When Emuge Corp., West Boylston, Mass., entered the North American market in the 1980s, the aerospace industry was, and remains, a strong manufacturing sector in New England.

“Aerospace manufacturers were starting to use Inconels and titanium in their parts,” said Emuge Product Director Mark Hatch. “Those materials were newer generation at the time, resulting in significant learning curves” for tool users and manufacturers.


Material-specific taps continue to evolve
Emuge offers the Rekord D-TI tap, a blind-hole tap for threading titanium alloys. Image courtesy of Emuge.


He said tap breakage is of high concern for all industries and certainly for aerospace.

“They’re making high-cost, safety-critical components,” Hatch said. “By the time they get to the tapping operation, which is one of the last processes for some of these parts, tens of thousands of dollars could be at risk from a broken thread. A broken tap, a nonconforming thread that’s not gaging correctly or rough, torn threads are some of the problems you can encounter.”

More Materials, More Taps

J.M. Sales-USA has sold Hahnreiter taps from Germany in the U.S. and Canada for the past 8 years, and the tap maker frequently tweaks its product line for specific applications.

For instance, it recently released the Spiralo 48 TS TiN tap, which is designed to promote chip evacuation when tapping deep, blind holes in long-chipping materials. According to Hahnreiter, the flute geometry prevents the formation of “bird nests”—the stringy chips that wrap around the tool shank and must be manually removed.

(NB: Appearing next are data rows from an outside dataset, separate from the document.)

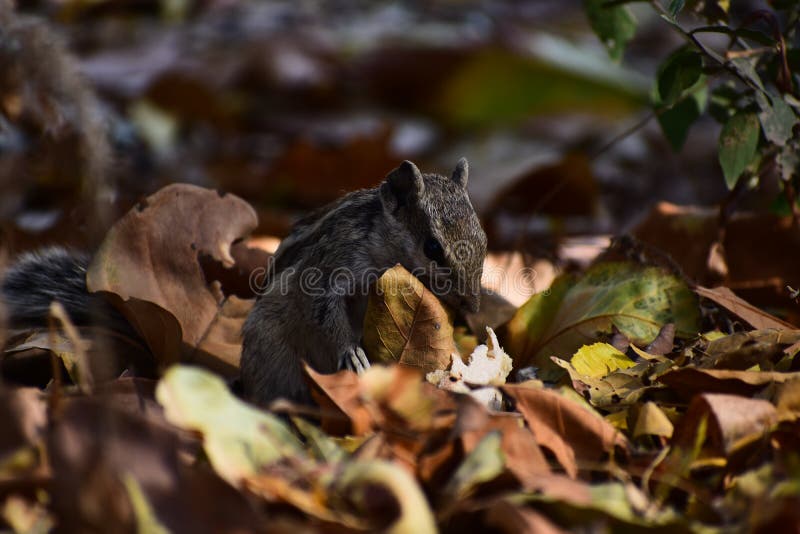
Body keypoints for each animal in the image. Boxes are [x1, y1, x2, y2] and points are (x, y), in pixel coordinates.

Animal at [239, 159, 488, 406]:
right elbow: (323, 312)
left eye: (484, 240)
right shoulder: (330, 268)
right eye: (432, 247)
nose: (474, 306)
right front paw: (351, 352)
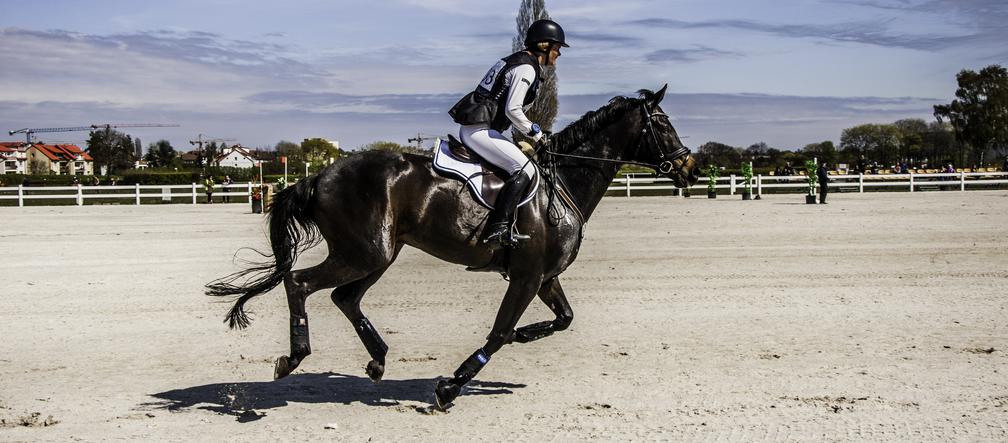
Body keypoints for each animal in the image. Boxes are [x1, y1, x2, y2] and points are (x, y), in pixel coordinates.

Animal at [208, 84, 697, 409]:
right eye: (663, 124)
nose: (690, 168)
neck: (563, 185)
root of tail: (319, 176)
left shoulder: (544, 277)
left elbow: (563, 319)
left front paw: (524, 335)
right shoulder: (527, 277)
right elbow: (499, 332)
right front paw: (450, 386)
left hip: (380, 254)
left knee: (344, 297)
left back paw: (378, 361)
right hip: (364, 252)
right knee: (299, 282)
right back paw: (294, 357)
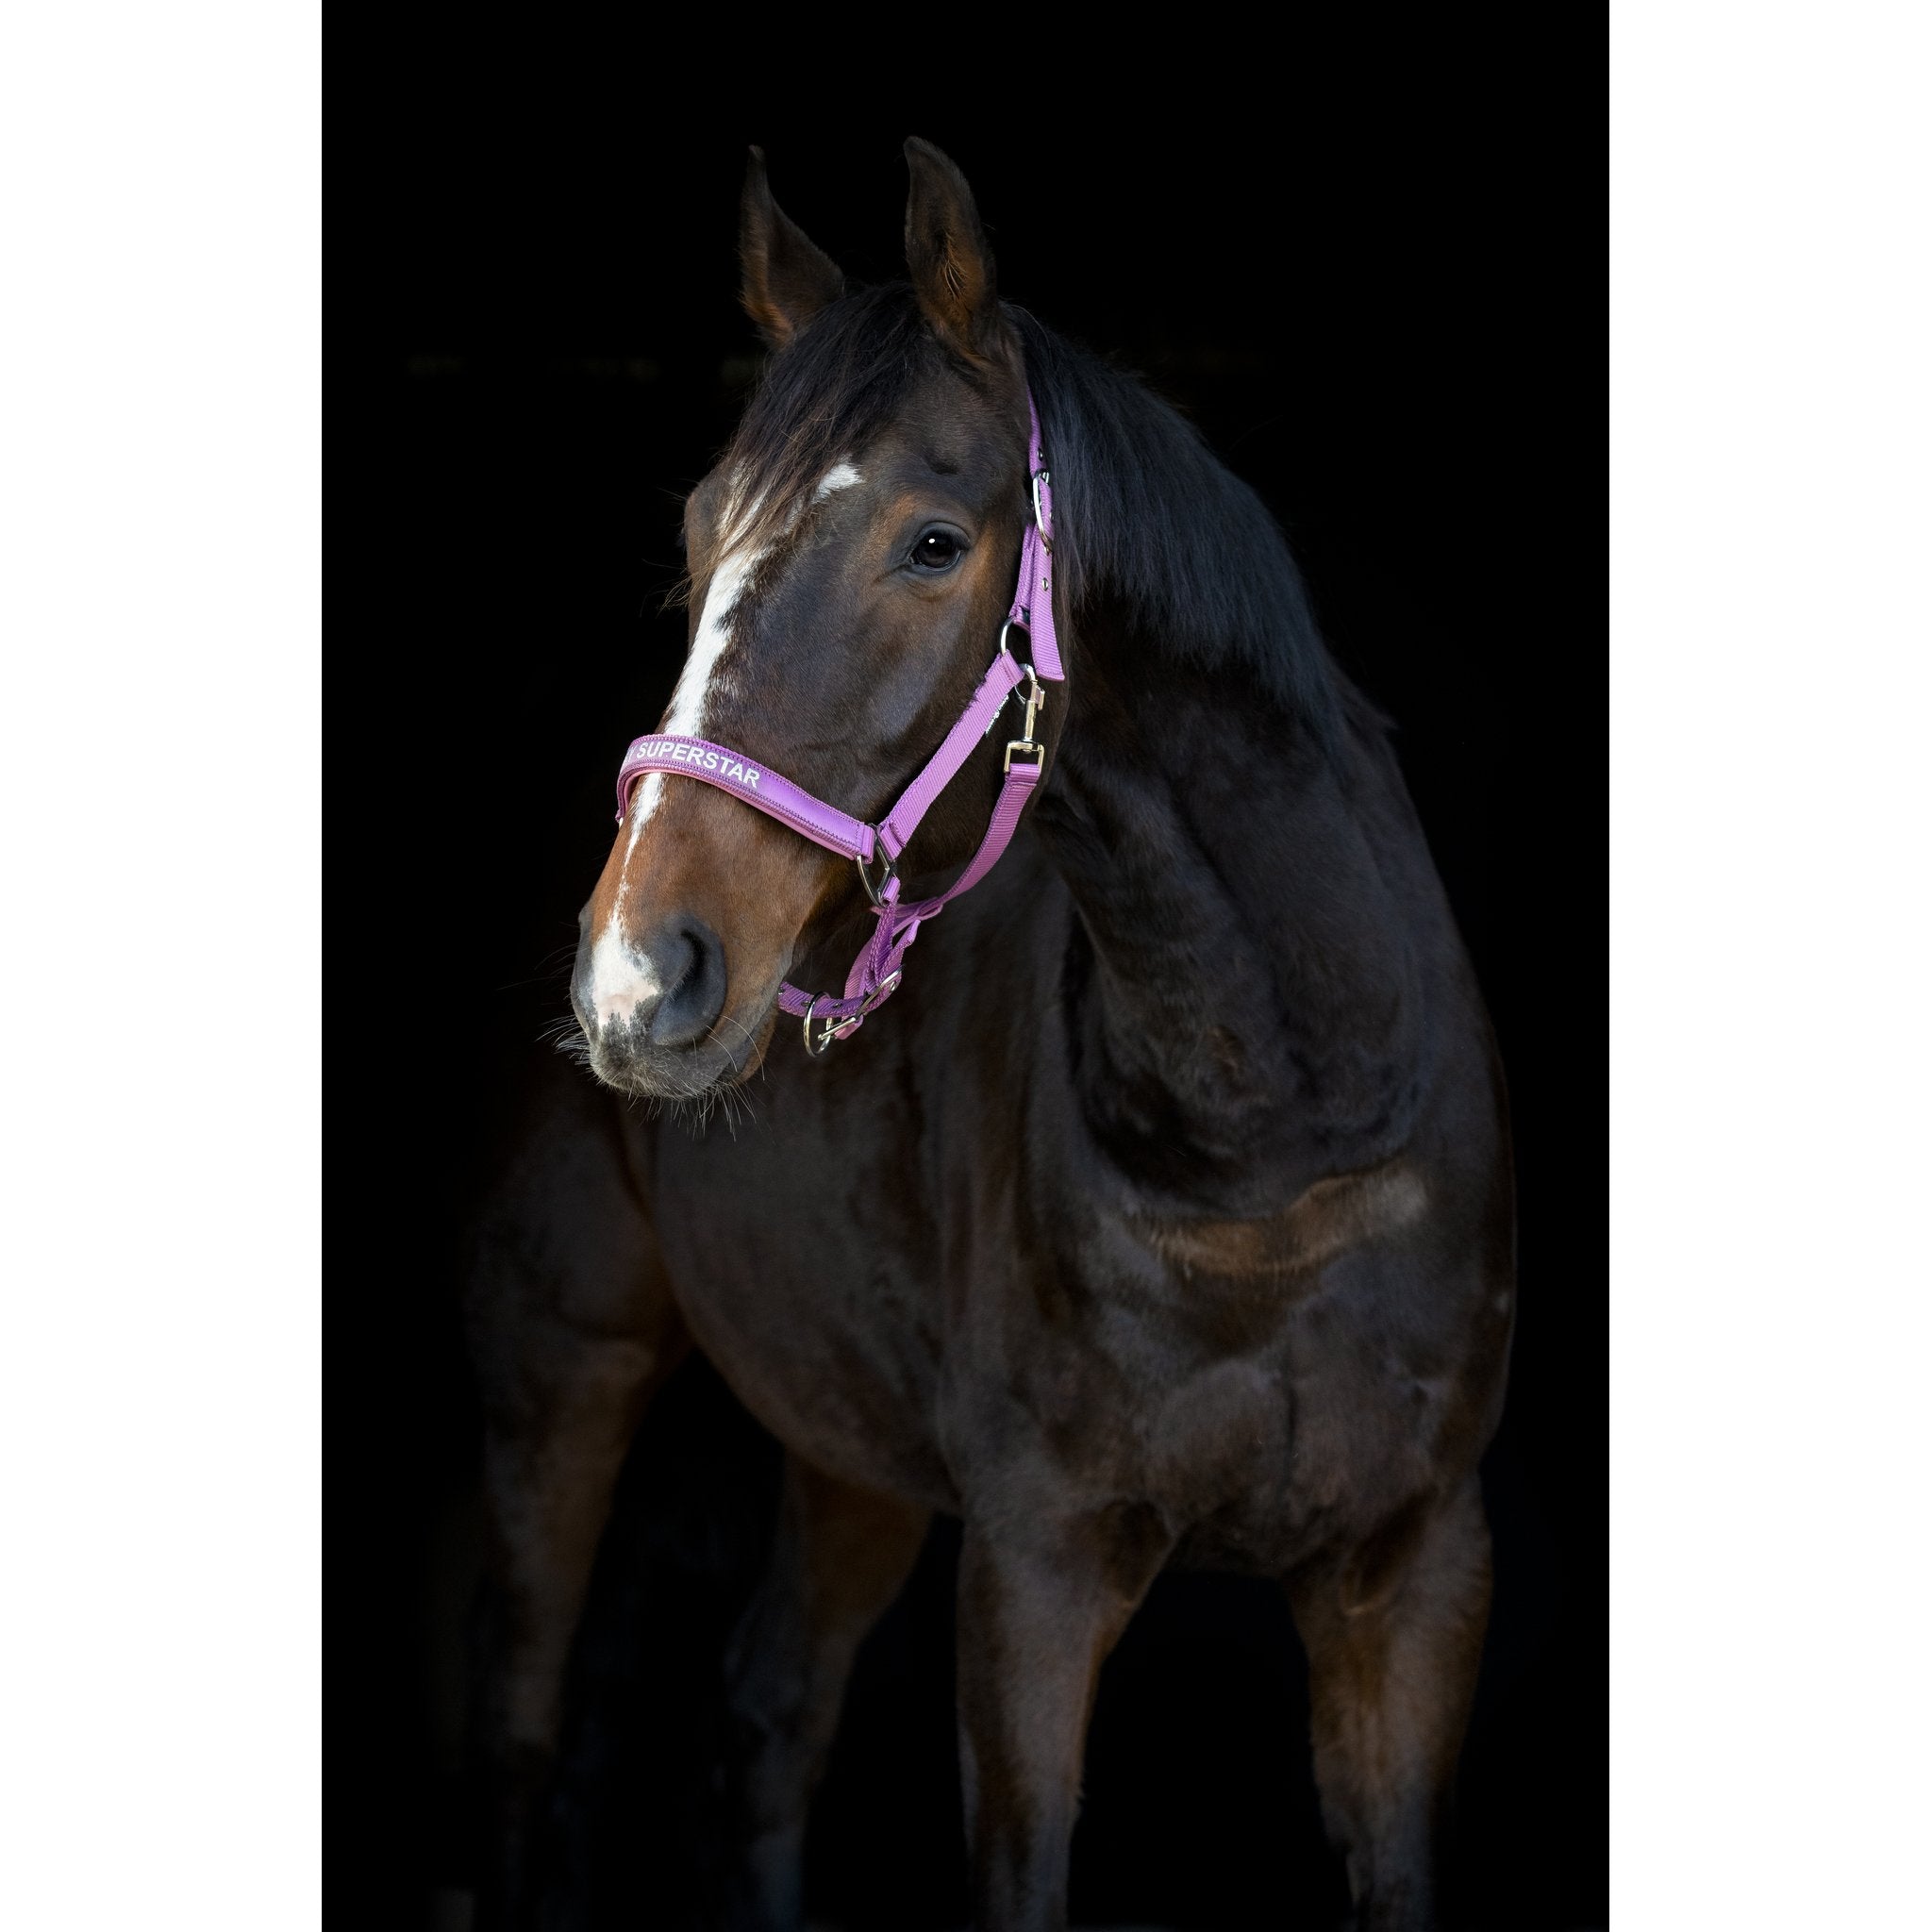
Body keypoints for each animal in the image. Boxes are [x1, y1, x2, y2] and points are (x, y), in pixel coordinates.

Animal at [465, 137, 1515, 1932]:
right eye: (698, 528)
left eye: (933, 539)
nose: (635, 978)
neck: (1284, 1130)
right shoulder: (1037, 1566)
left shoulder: (1416, 1573)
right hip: (565, 1359)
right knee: (526, 1744)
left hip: (845, 1442)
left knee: (769, 1709)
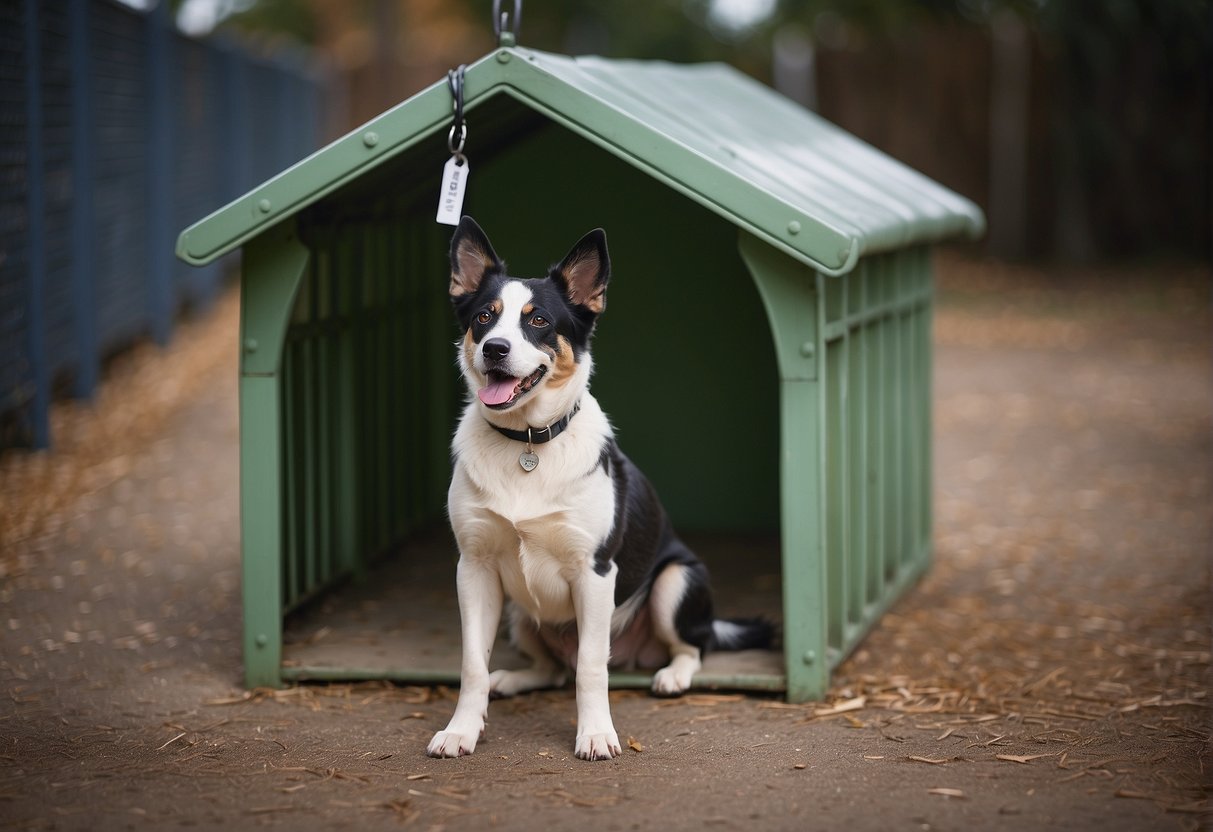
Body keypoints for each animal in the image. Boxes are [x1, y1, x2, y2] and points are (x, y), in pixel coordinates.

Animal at [426, 219, 766, 761]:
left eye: (538, 321)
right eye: (484, 317)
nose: (494, 349)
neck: (527, 443)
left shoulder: (595, 571)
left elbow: (591, 666)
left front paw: (595, 734)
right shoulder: (473, 569)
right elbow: (471, 664)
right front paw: (461, 730)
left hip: (674, 582)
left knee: (691, 647)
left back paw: (672, 675)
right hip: (519, 614)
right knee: (551, 671)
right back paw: (512, 679)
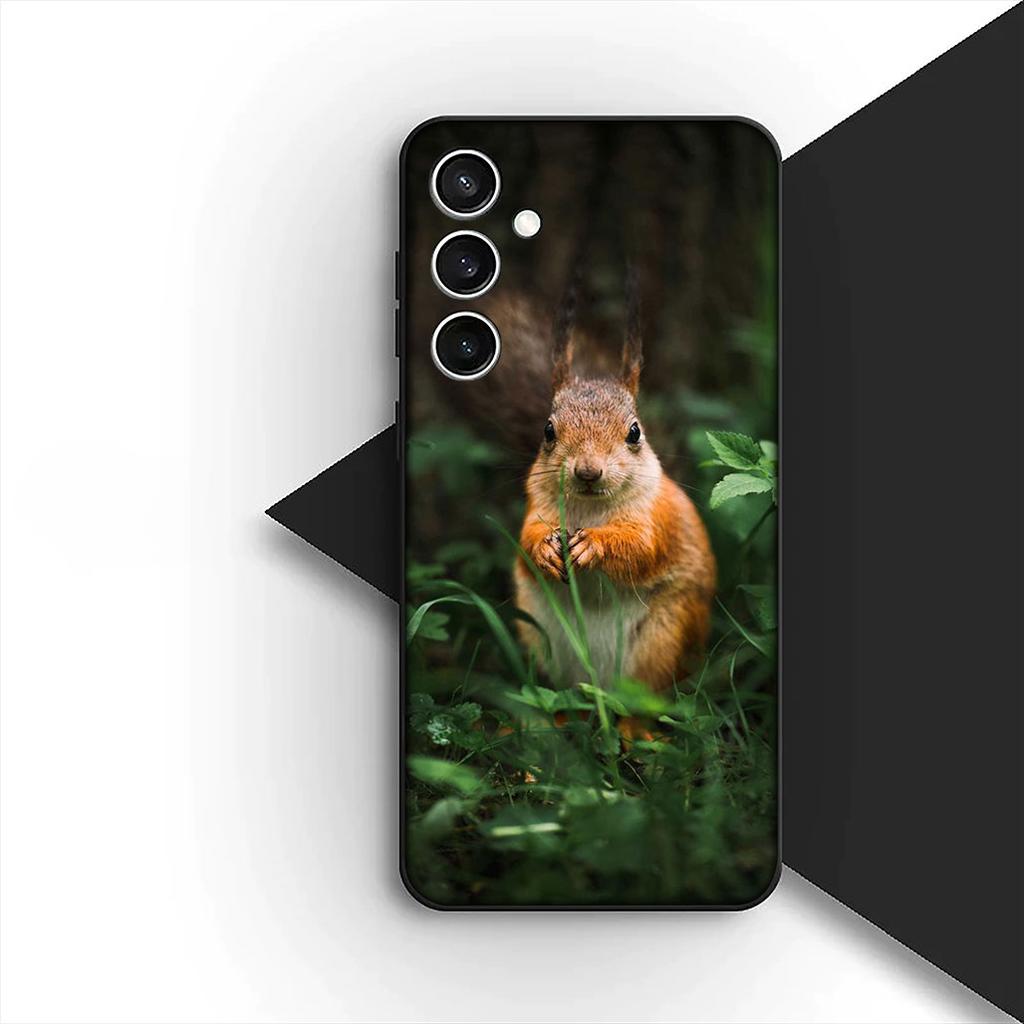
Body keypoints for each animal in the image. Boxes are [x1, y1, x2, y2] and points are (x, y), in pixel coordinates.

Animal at [502, 279, 718, 695]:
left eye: (634, 432)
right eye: (548, 431)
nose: (588, 472)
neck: (590, 509)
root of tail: (597, 682)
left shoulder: (656, 517)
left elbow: (641, 548)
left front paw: (594, 545)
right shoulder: (537, 504)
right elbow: (525, 536)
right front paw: (544, 548)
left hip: (667, 632)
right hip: (541, 635)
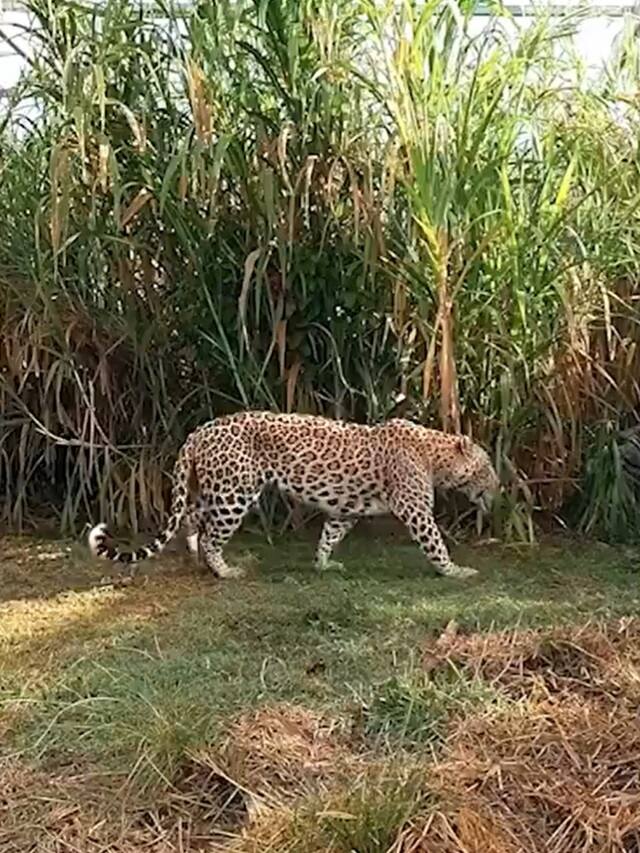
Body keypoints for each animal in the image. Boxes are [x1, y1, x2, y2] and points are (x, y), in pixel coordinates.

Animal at [89, 412, 500, 580]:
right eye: (488, 466)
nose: (499, 488)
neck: (435, 453)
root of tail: (199, 431)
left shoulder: (346, 510)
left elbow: (329, 535)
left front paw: (322, 564)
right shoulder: (416, 510)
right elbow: (435, 543)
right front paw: (454, 571)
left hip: (212, 488)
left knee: (191, 518)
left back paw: (194, 557)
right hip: (234, 492)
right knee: (211, 535)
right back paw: (225, 570)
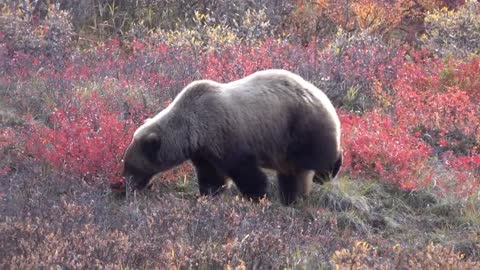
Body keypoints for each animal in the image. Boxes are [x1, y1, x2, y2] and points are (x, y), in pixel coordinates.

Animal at [122, 69, 344, 205]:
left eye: (131, 168)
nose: (128, 188)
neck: (192, 131)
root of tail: (321, 94)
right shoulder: (204, 151)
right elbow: (212, 177)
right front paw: (207, 195)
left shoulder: (228, 136)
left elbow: (246, 173)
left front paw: (257, 196)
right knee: (292, 173)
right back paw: (292, 198)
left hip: (300, 125)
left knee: (319, 157)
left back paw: (327, 171)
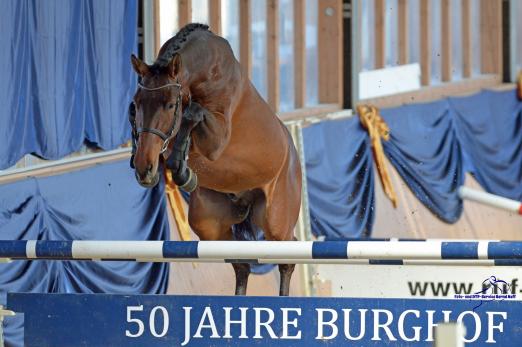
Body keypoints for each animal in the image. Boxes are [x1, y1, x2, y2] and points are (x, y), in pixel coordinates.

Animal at [128, 23, 300, 296]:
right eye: (138, 102)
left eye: (169, 105)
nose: (145, 168)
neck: (202, 72)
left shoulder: (217, 139)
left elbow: (192, 113)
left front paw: (182, 170)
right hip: (209, 222)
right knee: (241, 263)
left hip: (276, 221)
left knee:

Materials are increasingly diversifying, and suppliers of taps are following suit, Mazzenga said.

“I see more and more of what I never had to deal with long ago: the tougher stainless steels, such as austenitic stainless, and the high-temperature alloys, such as the Inconels and Hastelloys, and titanium,” he said. “Austenitic, for example, is tough to machine yet stringy at the same time. Hahnreiter developed the Nirofix 48 STY/WC tap just for that in blind holes.”


Material-specific taps continue to evolve
Hahnreiter provides the Spiralo 48 TS TiN tap, which is designed to allow proper chip evacuation for deep, blind holes in long-chipping material. According to the company, the flute geometry avoids the buildup of “bird nests.” Image courtesy of Wilhelm Becker GmbH & Co. KG.


Mazzenga said the tap has a special multilayer coating to help resist heat and wear and that the addition of tungsten carbide to the surface provides excellent gliding performance so that hot chips do not stick to the tool.